_INSTRUCTIONS FOR THE TASK_: Your reply must consist of the data below, reproduced character for character.

(Stored data entries)
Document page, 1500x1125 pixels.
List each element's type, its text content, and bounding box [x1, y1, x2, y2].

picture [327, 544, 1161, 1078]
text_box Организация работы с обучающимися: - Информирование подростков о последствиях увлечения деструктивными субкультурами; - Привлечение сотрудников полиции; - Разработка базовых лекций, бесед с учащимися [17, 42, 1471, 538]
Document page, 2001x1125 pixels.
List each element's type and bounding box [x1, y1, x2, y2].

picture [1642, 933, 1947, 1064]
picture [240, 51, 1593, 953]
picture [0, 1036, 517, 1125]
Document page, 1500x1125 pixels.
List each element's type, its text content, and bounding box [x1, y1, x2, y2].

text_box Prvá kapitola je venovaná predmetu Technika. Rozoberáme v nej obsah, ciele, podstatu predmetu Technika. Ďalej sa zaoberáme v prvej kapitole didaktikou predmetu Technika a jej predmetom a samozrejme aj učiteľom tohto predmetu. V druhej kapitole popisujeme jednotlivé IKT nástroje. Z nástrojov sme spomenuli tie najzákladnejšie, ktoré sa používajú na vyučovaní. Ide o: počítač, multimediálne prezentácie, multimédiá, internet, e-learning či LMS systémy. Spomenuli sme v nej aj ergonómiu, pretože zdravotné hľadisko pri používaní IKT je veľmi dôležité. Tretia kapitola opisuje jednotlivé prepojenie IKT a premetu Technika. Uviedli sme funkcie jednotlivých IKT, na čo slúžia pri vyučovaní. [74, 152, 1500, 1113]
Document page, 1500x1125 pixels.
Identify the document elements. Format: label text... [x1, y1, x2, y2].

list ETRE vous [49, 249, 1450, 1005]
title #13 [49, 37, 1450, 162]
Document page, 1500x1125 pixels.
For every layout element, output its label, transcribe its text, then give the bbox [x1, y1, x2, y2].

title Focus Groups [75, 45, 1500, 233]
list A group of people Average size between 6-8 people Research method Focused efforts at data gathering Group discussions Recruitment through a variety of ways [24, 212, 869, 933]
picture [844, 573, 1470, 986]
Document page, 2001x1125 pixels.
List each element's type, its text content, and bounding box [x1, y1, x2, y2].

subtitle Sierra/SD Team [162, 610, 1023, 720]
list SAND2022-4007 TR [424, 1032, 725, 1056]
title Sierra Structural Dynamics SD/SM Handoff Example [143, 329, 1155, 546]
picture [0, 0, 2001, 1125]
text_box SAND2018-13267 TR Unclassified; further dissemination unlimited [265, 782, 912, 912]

_ANSWER FOR THIS EXERCISE_:
Document page, 1500x1125 pixels.
List each element's type, its text content, and bounding box [x1, y1, x2, y2].

picture [327, 544, 1161, 1078]
text_box Организация работы с обучающимися: - Информирование подростков о последствиях увлечения деструктивными субкультурами; - Привлечение сотрудников полиции; - Разработка базовых лекций, бесед с учащимися [17, 42, 1471, 538]
Document page, 2001x1125 pixels.
List each element's type and bounding box [x1, y1, x2, y2].

picture [1642, 933, 1947, 1064]
picture [240, 51, 1593, 953]
picture [0, 1036, 517, 1125]
Document page, 1500x1125 pixels.
List each element's type, its text content, and bounding box [x1, y1, x2, y2].

text_box Prvá kapitola je venovaná predmetu Technika. Rozoberáme v nej obsah, ciele, podstatu predmetu Technika. Ďalej sa zaoberáme v prvej kapitole didaktikou predmetu Technika a jej predmetom a samozrejme aj učiteľom tohto predmetu. V druhej kapitole popisujeme jednotlivé IKT nástroje. Z nástrojov sme spomenuli tie najzákladnejšie, ktoré sa používajú na vyučovaní. Ide o: počítač, multimediálne prezentácie, multimédiá, internet, e-learning či LMS systémy. Spomenuli sme v nej aj ergonómiu, pretože zdravotné hľadisko pri používaní IKT je veľmi dôležité. Tretia kapitola opisuje jednotlivé prepojenie IKT a premetu Technika. Uviedli sme funkcie jednotlivých IKT, na čo slúžia pri vyučovaní. [74, 152, 1500, 1113]
Document page, 1500x1125 pixels.
Identify the document elements. Format: label text... [x1, y1, x2, y2].

list ETRE vous [49, 249, 1450, 1005]
title #13 [49, 37, 1450, 162]
Document page, 1500x1125 pixels.
For every layout element, output its label, transcribe its text, then give the bbox [x1, y1, x2, y2].

title Focus Groups [75, 45, 1500, 233]
list A group of people Average size between 6-8 people Research method Focused efforts at data gathering Group discussions Recruitment through a variety of ways [24, 212, 869, 933]
picture [844, 573, 1470, 986]
Document page, 2001x1125 pixels.
List each element's type, its text content, and bounding box [x1, y1, x2, y2].

subtitle Sierra/SD Team [162, 610, 1023, 720]
list SAND2022-4007 TR [424, 1032, 725, 1056]
title Sierra Structural Dynamics SD/SM Handoff Example [143, 329, 1155, 546]
picture [0, 0, 2001, 1125]
text_box SAND2018-13267 TR Unclassified; further dissemination unlimited [265, 782, 912, 912]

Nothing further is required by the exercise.